As explained in a Cease-and-Desist Order, the SEC determined that Yahoo became aware in December 2014 of a massive breach in which private user information – including usernames, email addresses, dates of birth, passwords, and security questions and answers – was accessed and stolen by Russian hackers. Despite knowledge of the breach, Yahoo allegedly failed to launch a sufficient investigation as to its scope, business impact and disclosure implications. In addition, Yahoo allegedly failed to inform outside counsel or auditors, and did not report the incident in SEC filings or to the affected users.

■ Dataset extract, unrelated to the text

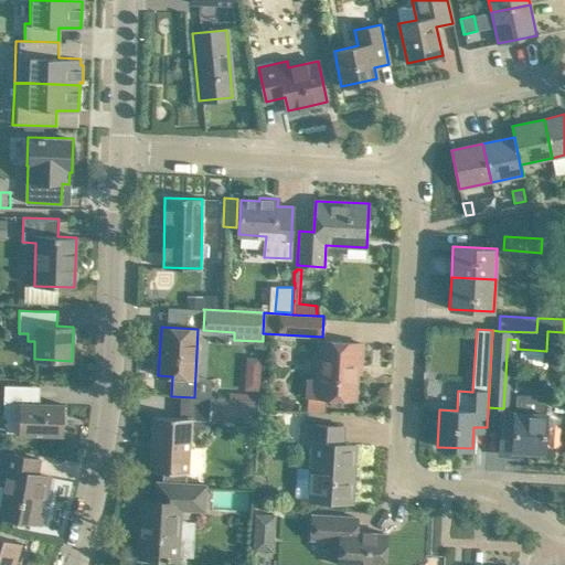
[(308,396),(307,411),(326,412),(327,397),(332,398),(354,400),(356,363),(361,363),(362,343),(340,342),(320,340),(318,379),(317,397),(308,396)]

The SEC found that Yahoo did not inform Verizon of the breach, or of subsequent indications that hackers were continuously targeting Yahoo users, as acquisition talks progressed between the two companies.

Yahoo ultimately disclosed the data breach to the public in September 2016, after which it agreed with Verizon to reduce the acquisition price by $350 million.

Yahoo made no admissions in connection with the settlement.

Commentary / Joseph V. Moreno

This is the SEC's first ever action against a public company for failing to disclose a material data breach – but it certainly will not be its last. The SEC's issue with Yahoo is not that this breach happened in the first place, but that Yahoo was deficient in investigating and disclosing it to its users and the investing public. Despite having been attacked by Russian hackers in one of the largest data breaches in history, Yahoo took nearly two years to adequately flesh out the extent of the attack and notify the public of the event. In the meanwhile, Yahoo continued including generic descriptions of its cybersecurity risk factors and incident history in its Form 10-K and File 10-Q filings, and only reluctantly disclosed it when it became a potential impediment to the Verizon deal. In citing its 2011 cybersecurity risk and incident disclosure guidance, which was recently updated and enhanced, the SEC noted that while good faith disclosure efforts would not be second-guessed, Yahoo's actions fell "substantially short of expectations." With this settlement coming in the wake of last year's Equifax breach, public companies are on notice that the SEC will not take kindly to vanilla descriptions of cybersecurity risk and incidents in public filings and expects companies to take their disclosure obligations seriously. It also further confirms that, despite Yahoo being the target of a sophisticated cyber attack backed by Russian state actors, the argument that this action effectively "blames the victim" clearly fell on deaf ears at the SEC.